__Exercise requirements__
Switch "grey" to "gray" in the data from the line with "2.28.2 catalogue (DETECT_THRESH" to the line with "Image 263 x". Return only those lines, with nothing else changed.

__The records__
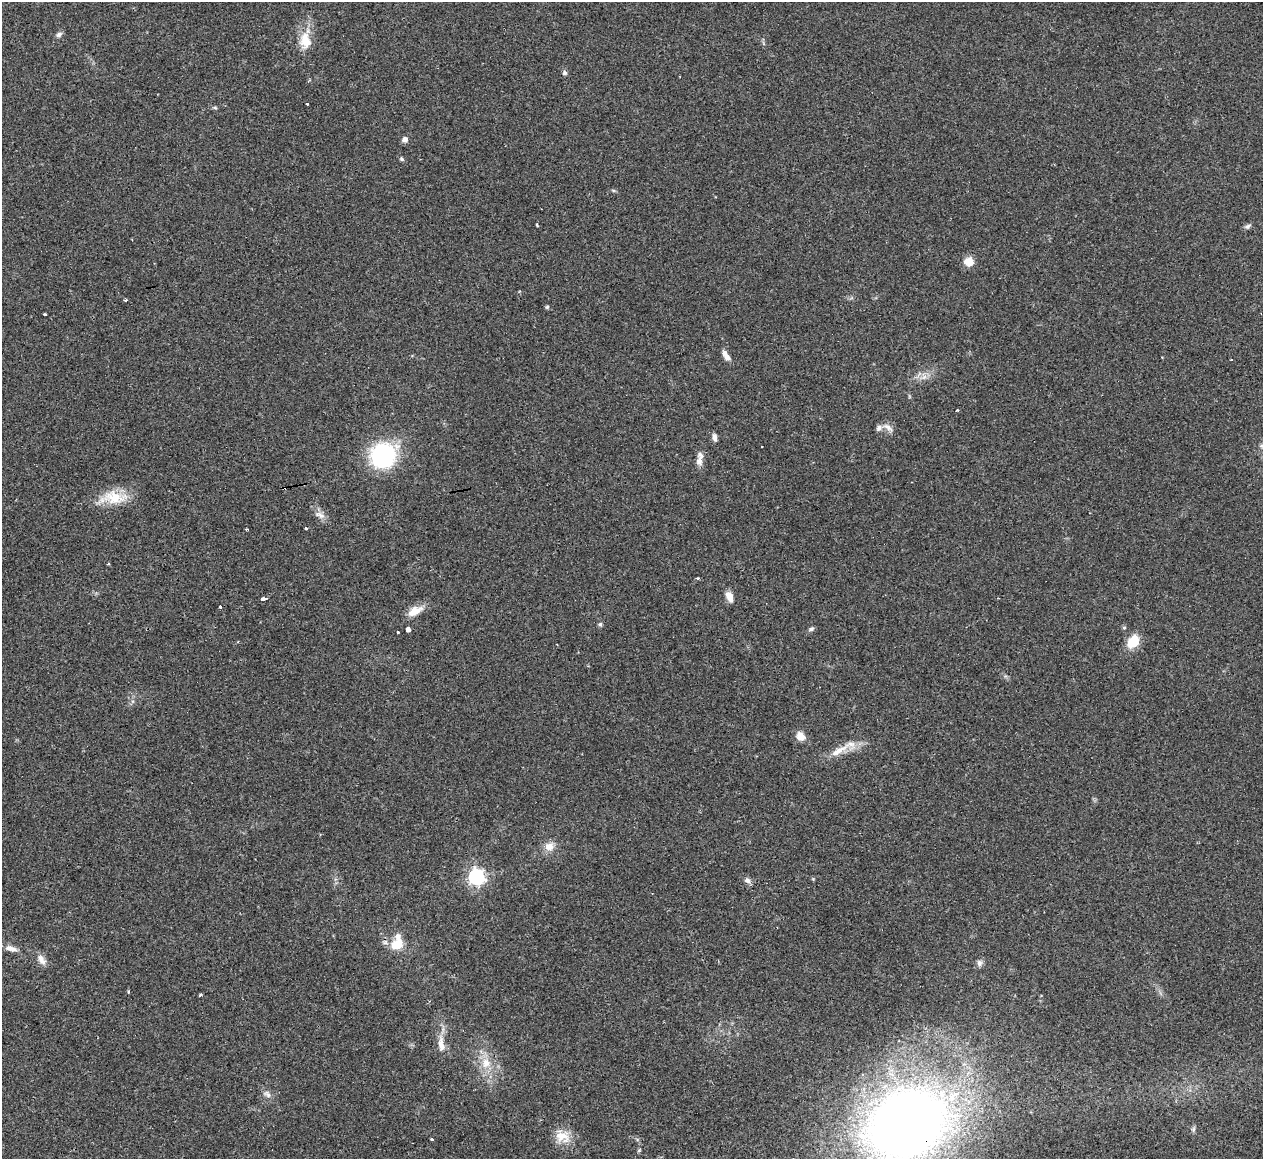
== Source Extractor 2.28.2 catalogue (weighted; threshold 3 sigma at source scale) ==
...
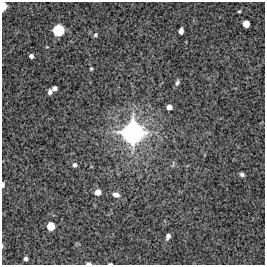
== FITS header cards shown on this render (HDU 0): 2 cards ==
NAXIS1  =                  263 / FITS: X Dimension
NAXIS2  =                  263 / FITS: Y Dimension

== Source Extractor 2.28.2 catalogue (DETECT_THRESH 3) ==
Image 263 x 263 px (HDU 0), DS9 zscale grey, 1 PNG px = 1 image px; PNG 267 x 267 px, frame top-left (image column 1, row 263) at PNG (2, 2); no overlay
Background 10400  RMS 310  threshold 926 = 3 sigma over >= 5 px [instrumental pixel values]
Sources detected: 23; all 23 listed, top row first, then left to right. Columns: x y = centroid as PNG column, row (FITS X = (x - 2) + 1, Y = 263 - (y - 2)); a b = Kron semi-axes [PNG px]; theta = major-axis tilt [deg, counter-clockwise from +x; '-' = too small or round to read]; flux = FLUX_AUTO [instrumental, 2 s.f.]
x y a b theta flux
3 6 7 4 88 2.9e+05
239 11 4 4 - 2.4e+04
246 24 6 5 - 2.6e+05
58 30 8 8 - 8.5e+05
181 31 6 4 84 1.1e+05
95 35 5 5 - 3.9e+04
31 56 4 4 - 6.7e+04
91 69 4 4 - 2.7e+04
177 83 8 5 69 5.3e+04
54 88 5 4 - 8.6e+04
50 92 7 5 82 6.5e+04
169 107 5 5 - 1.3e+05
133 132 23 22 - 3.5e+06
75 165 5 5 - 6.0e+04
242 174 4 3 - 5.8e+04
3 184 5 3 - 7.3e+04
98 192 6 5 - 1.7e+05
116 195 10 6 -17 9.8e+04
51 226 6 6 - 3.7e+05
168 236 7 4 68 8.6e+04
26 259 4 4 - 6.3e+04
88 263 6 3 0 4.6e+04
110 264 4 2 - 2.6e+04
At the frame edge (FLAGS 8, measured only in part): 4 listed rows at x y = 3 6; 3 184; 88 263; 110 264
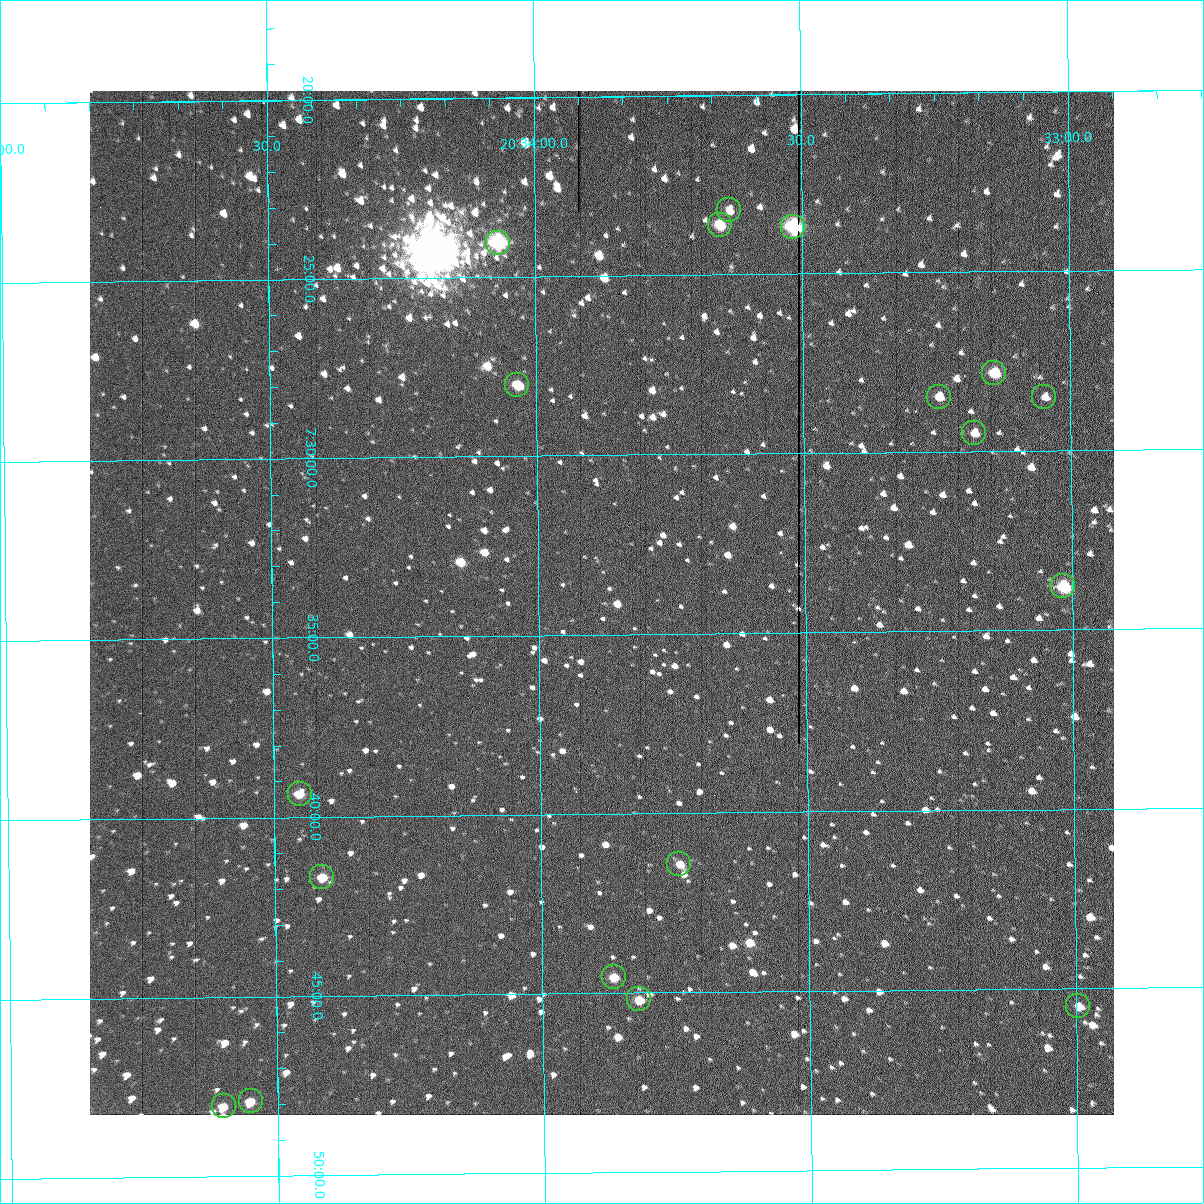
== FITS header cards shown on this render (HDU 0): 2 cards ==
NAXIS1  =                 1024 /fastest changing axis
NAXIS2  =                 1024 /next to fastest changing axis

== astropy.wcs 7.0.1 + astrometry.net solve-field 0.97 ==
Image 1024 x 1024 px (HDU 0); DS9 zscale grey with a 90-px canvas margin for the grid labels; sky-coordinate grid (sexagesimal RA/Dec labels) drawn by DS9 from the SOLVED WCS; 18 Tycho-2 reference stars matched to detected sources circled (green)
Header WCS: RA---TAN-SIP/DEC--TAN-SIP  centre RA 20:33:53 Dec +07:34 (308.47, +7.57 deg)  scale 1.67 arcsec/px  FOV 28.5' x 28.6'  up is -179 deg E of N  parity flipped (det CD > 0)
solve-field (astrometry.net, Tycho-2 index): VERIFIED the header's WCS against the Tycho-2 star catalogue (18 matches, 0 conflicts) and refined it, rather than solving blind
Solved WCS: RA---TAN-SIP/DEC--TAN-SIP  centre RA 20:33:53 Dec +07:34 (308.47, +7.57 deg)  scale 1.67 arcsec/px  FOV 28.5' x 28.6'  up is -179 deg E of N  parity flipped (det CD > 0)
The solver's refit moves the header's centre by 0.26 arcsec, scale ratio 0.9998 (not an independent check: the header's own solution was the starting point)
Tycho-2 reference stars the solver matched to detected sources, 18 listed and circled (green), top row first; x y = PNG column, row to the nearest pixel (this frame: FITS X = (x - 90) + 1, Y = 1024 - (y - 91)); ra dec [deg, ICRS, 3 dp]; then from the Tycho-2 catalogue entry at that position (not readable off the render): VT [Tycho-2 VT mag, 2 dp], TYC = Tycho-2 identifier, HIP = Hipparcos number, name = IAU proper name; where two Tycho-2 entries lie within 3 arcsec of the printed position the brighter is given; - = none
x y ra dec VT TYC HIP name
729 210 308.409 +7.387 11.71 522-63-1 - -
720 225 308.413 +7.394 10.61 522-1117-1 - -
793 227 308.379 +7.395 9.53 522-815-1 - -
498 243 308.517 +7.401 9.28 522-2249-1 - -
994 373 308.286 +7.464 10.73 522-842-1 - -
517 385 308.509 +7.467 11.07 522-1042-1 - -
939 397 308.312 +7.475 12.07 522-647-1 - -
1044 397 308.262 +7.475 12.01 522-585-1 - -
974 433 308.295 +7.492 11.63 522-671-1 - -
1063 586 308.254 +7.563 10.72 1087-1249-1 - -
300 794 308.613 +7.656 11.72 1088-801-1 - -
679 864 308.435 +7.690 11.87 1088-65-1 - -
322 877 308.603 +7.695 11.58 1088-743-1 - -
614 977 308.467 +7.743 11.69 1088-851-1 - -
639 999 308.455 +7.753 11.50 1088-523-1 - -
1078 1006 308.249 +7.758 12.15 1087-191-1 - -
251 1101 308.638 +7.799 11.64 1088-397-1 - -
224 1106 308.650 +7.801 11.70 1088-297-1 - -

__Solution to this problem__
== Source Extractor 2.28.2 catalogue (DETECT_THRESH 3) ==
Image 263 x 263 px (HDU 0), DS9 zscale gray, 1 PNG px = 1 image px; PNG 267 x 267 px, frame top-left (image column 1, row 263) at PNG (2, 2); no overlay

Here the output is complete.